Late last month, the office of the United States Trade Representative placed Taobao on its notorious markets list, saying right holders in the United States and internationally "continue to report serious challenges to reducing high levels of counterfeit and pirated goods on Taobao".
Alibaba filed its case at the Shenzhen Longgang People's District Court against Liu Huajun and Wang Shenyi, who sold fake Swarovski watches using the company's Taobao site.

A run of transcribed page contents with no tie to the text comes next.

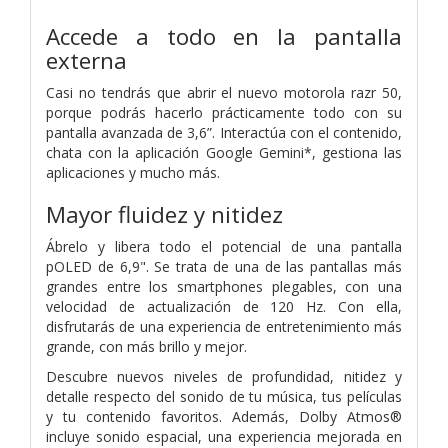
Accede a todo en la pantalla
externa
Casi no tendrás que abrir el nuevo motorola razr 50,
porque podrás hacerlo prácticamente todo con su
pantalla avanzada de 3,6”. Interactúa con el contenido,
chata con la aplicación Google Gemini*, gestiona las
aplicaciones y mucho más.
Mayor fluidez y nitidez
Ábrelo y libera todo el potencial de una pantalla
pOLED de 6,9". Se trata de una de las pantallas más
grandes entre los smartphones plegables, con una
velocidad de actualización de 120 Hz. Con ella,
disfrutarás de una experiencia de entretenimiento más
grande, con más brillo y mejor.
Descubre nuevos niveles de profundidad, nitidez y
detalle respecto del sonido de tu música, tus películas
y tu contenido favoritos. Además, Dolby Atmos®
incluye sonido espacial, una experiencia mejorada en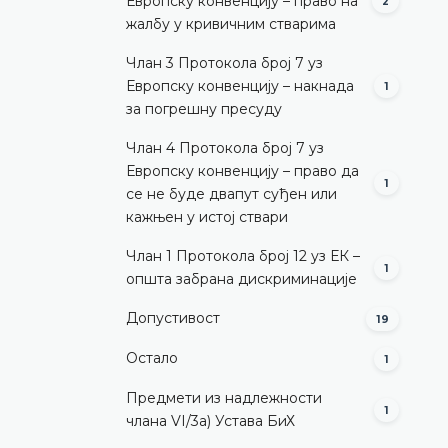
Европску конвенцију – право на
2
жалбу у кривичним стварима
Члан 3 Протокола број 7 уз
Европску конвенцију – накнада
1
за погрешну пресуду
Члан 4 Протокола број 7 уз
Европску конвенцију – право да
1
се не буде двапут суђен или
кажњен у истој ствари
Члан 1 Протокола број 12 уз ЕК –
1
општа забрана дискриминације
Допустивост
19
Остало
1
Предмети из надлежности
1
члана VI/3а) Устава БиХ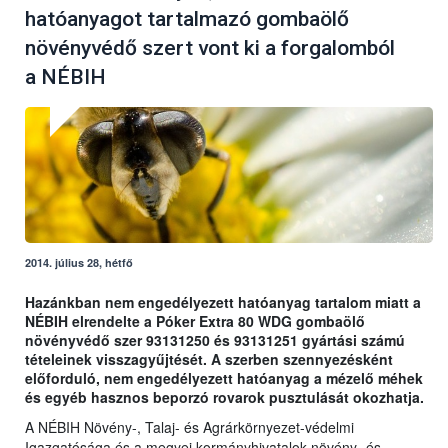
hatóanyagot tartalmazó gombaölő
növényvédő szert vont ki a forgalomból
a NÉBIH
2014. július 28, hétfő
Hazánkban nem engedélyezett hatóanyag tartalom miatt a
NÉBIH elrendelte a Póker Extra 80 WDG gombaölő
növényvédő szer 93131250 és 93131251 gyártási számú
tételeinek visszagyűjtését. A szerben szennyezésként
előforduló, nem engedélyezett hatóanyag a mézelő méhek
és egyéb hasznos beporzó rovarok pusztulását okozhatja.
A NÉBIH Növény-, Talaj- és Agrárkörnyezet-védelmi
Igazgatósága és a megyei kormányhivatalok növény- és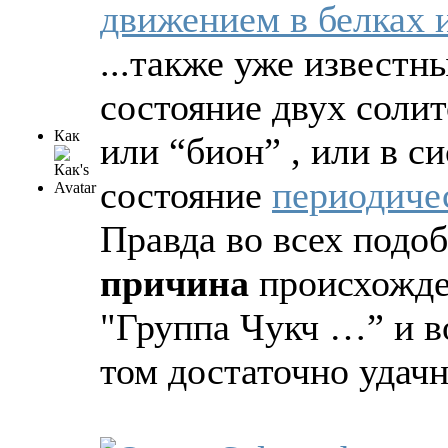
движением в белках
...также уже известн
состояние двух соли
Как
или “бион” , или в си
состояние
периодиче
Правда во всех подо
причина
происхожде
"Группа Чукч …” и в
том достаточно удачн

According to Alibaba, the Shenzhen Luohu District police raided the seller previous year and uncovered more than 125 counterfeit Swarovski watches with an overall value of almost RMB 2 million ($290,000). The company then resorted to a "mystery shopping" tactic to test buy the products and then have Swarovski examine their quality, workmanship and packaging to confirm the watches were fake.

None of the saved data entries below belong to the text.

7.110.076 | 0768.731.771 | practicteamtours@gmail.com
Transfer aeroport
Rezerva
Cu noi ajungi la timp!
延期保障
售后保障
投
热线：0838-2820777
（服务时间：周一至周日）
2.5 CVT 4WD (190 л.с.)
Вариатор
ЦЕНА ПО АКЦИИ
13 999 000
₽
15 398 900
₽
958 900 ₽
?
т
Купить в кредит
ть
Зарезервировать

Alibaba provided that evidence to the Shenzhen Luohu District police, which raided the suspected Taobao seller on August 10 and confiscated more than 125 counterfeit Swarovski watches, valued at almost RMB 2 million.

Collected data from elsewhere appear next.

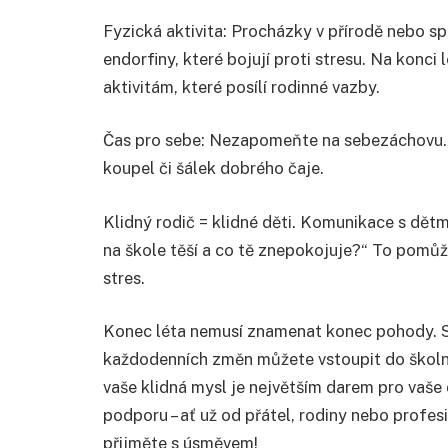
Fyzická aktivita: Procházky v přírodě nebo sp
endorfiny, které bojují proti stresu. Na konci
aktivitám, které posílí rodinné vazby.
Čas pro sebe: Nezapomeňte na sebezáchovu. V
koupel či šálek dobrého čaje.
Klidný rodič = klidné děti. Komunikace s dětm
na škole těší a co tě znepokojuje?“ To pomůže
stres.
Konec léta nemusí znamenat konec pohody. S
každodenních změn můžete vstoupit do školní
vaše klidná mysl je největším darem pro vaše d
podporu – ať už od přátel, rodiny nebo profes
přijměte s úsměvem!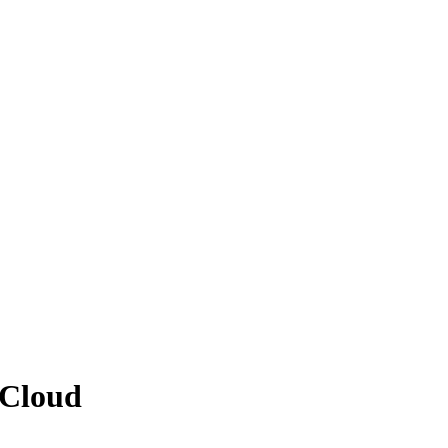
 Cloud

Alibaba has struggled consistently with counterfeiters selling fake goods among the hundreds of millions of products listed on its marketplace site.
Its head of global intellectual property enforcement, Matthew Bassiur, said: "We take a holistic and technology-driven approach to IPR-enforcement". The move accords with China's massive crackdown on counterfeits, which sharpens the focus on the responsibility of trading platforms, Ling said.
It's the first time the firm has taken legal action against counterfeiters.
Alibaba had been taken off the list four years ago, but U.S. authorities say the firm's online platform Taobao is being used to sell "high levels" of fake goods. "We will bring the full force of the law to bear on these counterfeiters so as to deter others from engaging in this crime wherever they are".
"Big-data analytics enhance our ability to identify and pursue counterfeiters, and make it increasingly hard for these illicit sellers to hide in the shadows", Alibaba's head of global intellectual property enforcement Matthew Bassiur said.
Previous year also saw Operation Cloud Sword, a joint effort between Alibaba and Chinese law enforcement, which exposed and took down 417 counterfeit production rackets.